## JOB ITEM
Please repeat, exactly as written, every line from the one containing "Kristofer Layon" through the last line of the records, both included, and leave out any pictures.

[Collected data]
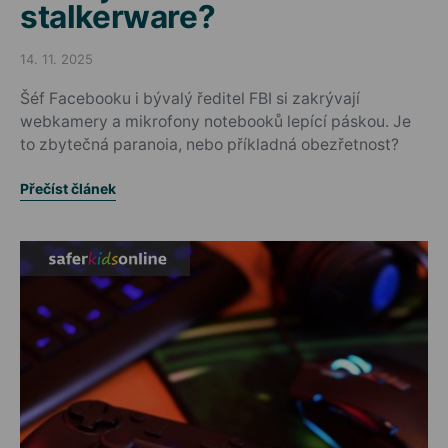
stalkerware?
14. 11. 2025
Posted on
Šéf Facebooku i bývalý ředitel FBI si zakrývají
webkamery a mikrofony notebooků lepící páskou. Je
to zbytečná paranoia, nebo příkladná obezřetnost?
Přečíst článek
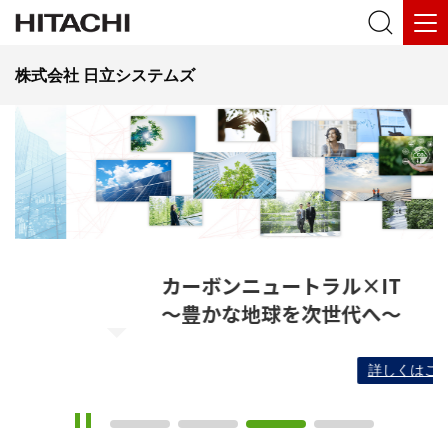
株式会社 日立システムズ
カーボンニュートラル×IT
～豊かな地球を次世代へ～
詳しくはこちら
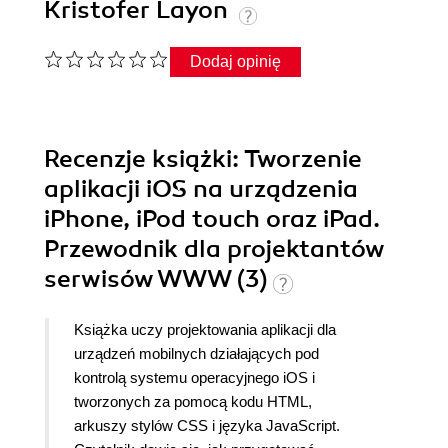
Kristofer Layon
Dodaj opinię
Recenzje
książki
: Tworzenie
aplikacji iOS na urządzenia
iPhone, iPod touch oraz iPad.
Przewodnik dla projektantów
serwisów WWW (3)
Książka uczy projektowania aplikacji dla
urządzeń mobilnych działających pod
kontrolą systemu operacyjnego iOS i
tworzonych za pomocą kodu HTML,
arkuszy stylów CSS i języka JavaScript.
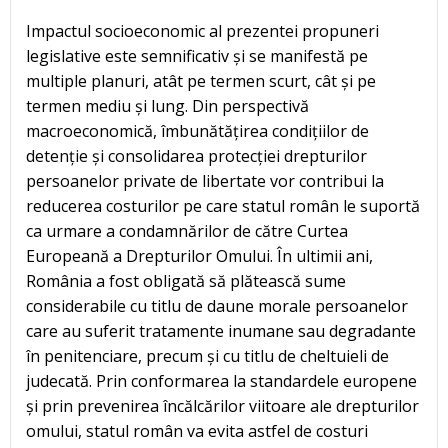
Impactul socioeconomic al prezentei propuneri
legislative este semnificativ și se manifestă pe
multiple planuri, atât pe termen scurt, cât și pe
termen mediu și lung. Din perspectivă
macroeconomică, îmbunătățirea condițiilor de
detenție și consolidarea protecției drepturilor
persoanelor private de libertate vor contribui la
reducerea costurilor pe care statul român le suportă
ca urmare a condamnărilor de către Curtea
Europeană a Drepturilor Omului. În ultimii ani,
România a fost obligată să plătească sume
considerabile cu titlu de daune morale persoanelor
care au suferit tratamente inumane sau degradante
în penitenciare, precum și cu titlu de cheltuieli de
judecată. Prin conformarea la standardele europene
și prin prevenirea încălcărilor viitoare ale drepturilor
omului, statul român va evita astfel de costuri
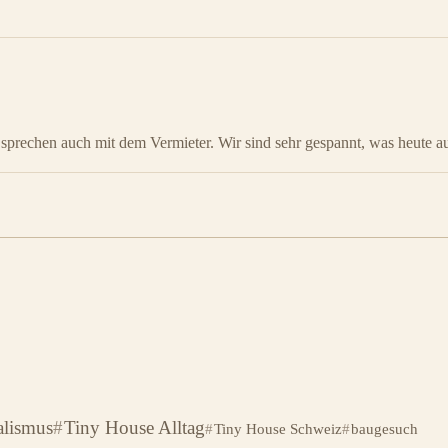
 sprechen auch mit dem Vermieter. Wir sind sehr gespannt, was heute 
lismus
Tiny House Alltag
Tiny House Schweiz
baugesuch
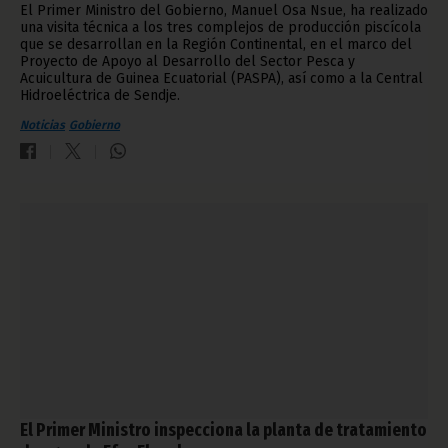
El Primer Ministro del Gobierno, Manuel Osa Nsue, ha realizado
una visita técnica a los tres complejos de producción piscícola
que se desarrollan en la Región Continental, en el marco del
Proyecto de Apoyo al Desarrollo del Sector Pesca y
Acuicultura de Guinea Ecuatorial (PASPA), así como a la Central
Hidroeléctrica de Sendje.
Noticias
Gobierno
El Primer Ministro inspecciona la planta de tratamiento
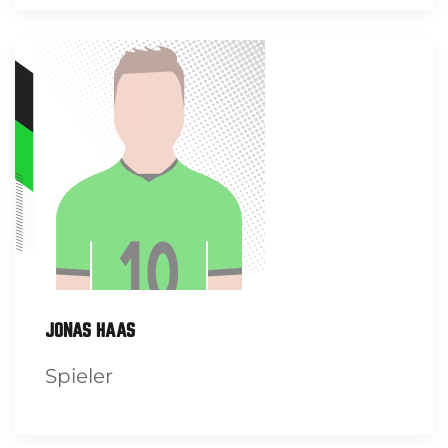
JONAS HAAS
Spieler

## RESULT FOR THIS EXERCISE
Kristofer Layon
Dodaj opinię
Recenzje
książki
: Tworzenie
aplikacji iOS na urządzenia
iPhone, iPod touch oraz iPad.
Przewodnik dla projektantów
serwisów WWW (3)
Książka uczy projektowania aplikacji dla
urządzeń mobilnych działających pod
kontrolą systemu operacyjnego iOS i
tworzonych za pomocą kodu HTML,
arkuszy stylów CSS i języka JavaScript.
Impactul socioeconomic al prezentei propuneri
legislative este semnificativ și se manifestă pe
multiple planuri, atât pe termen scurt, cât și pe
termen mediu și lung. Din perspectivă
macroeconomică, îmbunătățirea condițiilor de
detenție și consolidarea protecției drepturilor
persoanelor private de libertate vor contribui la
reducerea costurilor pe care statul român le suportă
ca urmare a condamnărilor de către Curtea
Europeană a Drepturilor Omului. În ultimii ani,
România a fost obligată să plătească sume
considerabile cu titlu de daune morale persoanelor
care au suferit tratamente inumane sau degradante
în penitenciare, precum și cu titlu de cheltuieli de
judecată. Prin conformarea la standardele europene
și prin prevenirea încălcărilor viitoare ale drepturilor
omului, statul român va evita astfel de costuri
 sprechen auch mit dem Vermieter. Wir sind sehr gespannt, was heute 
lismus
Tiny House Alltag
Tiny House Schweiz
baugesuch
El Primer Ministro del Gobierno, Manuel Osa Nsue, ha realizado
una visita técnica a los tres complejos de producción piscícola
que se desarrollan en la Región Continental, en el marco del
Proyecto de Apoyo al Desarrollo del Sector Pesca y
Acuicultura de Guinea Ecuatorial (PASPA), así como a la Central
Hidroeléctrica de Sendje.
Noticias
Gobierno
El Primer Ministro inspecciona la planta de tratamiento
JONAS HAAS
Spieler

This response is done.